The records below must be duplicated exactly, character for character.

______________________________

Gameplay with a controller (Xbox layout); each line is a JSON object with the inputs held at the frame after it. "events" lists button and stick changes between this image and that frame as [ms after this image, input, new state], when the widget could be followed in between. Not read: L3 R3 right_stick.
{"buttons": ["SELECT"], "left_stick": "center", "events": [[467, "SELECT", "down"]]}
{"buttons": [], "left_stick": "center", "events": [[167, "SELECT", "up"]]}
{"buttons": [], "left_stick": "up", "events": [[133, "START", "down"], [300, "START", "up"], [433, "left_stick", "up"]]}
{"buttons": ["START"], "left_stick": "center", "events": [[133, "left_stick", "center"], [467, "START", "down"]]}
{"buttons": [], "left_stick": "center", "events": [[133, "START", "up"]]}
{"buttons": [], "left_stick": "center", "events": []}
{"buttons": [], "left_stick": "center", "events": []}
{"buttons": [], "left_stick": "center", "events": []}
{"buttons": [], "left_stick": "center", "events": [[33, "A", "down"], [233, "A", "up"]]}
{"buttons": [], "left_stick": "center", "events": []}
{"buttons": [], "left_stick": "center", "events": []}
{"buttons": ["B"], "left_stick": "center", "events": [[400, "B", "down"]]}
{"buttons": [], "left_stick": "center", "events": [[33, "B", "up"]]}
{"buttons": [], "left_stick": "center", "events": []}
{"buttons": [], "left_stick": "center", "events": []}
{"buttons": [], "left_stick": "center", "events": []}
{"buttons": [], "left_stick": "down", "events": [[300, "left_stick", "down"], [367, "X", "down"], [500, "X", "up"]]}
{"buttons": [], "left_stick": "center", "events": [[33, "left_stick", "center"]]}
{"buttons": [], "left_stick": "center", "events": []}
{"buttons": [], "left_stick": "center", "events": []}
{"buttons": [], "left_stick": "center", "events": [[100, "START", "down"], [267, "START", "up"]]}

______________________________

-- TASK RESPONSE --
Gameplay with a controller (Xbox layout); each line is a JSON object with the inputs held at the frame after it. "events" lists button and stick changes between this image and that frame as [ms after this image, input, new state], when the widget could be followed in between. Not read: L3 R3 right_stick.
{"buttons": ["SELECT"], "left_stick": "center", "events": [[467, "SELECT", "down"]]}
{"buttons": [], "left_stick": "center", "events": [[167, "SELECT", "up"]]}
{"buttons": [], "left_stick": "up", "events": [[133, "START", "down"], [300, "START", "up"], [433, "left_stick", "up"]]}
{"buttons": ["START"], "left_stick": "center", "events": [[133, "left_stick", "center"], [467, "START", "down"]]}
{"buttons": [], "left_stick": "center", "events": [[133, "START", "up"]]}
{"buttons": [], "left_stick": "center", "events": []}
{"buttons": [], "left_stick": "center", "events": []}
{"buttons": [], "left_stick": "center", "events": []}
{"buttons": [], "left_stick": "center", "events": [[33, "A", "down"], [233, "A", "up"]]}
{"buttons": [], "left_stick": "center", "events": []}
{"buttons": [], "left_stick": "center", "events": []}
{"buttons": ["B"], "left_stick": "center", "events": [[400, "B", "down"]]}
{"buttons": [], "left_stick": "center", "events": [[33, "B", "up"]]}
{"buttons": [], "left_stick": "center", "events": []}
{"buttons": [], "left_stick": "center", "events": []}
{"buttons": [], "left_stick": "center", "events": []}
{"buttons": [], "left_stick": "down", "events": [[300, "left_stick", "down"], [367, "X", "down"], [500, "X", "up"]]}
{"buttons": [], "left_stick": "center", "events": [[33, "left_stick", "center"]]}
{"buttons": [], "left_stick": "center", "events": []}
{"buttons": [], "left_stick": "center", "events": []}
{"buttons": [], "left_stick": "center", "events": [[100, "START", "down"], [267, "START", "up"]]}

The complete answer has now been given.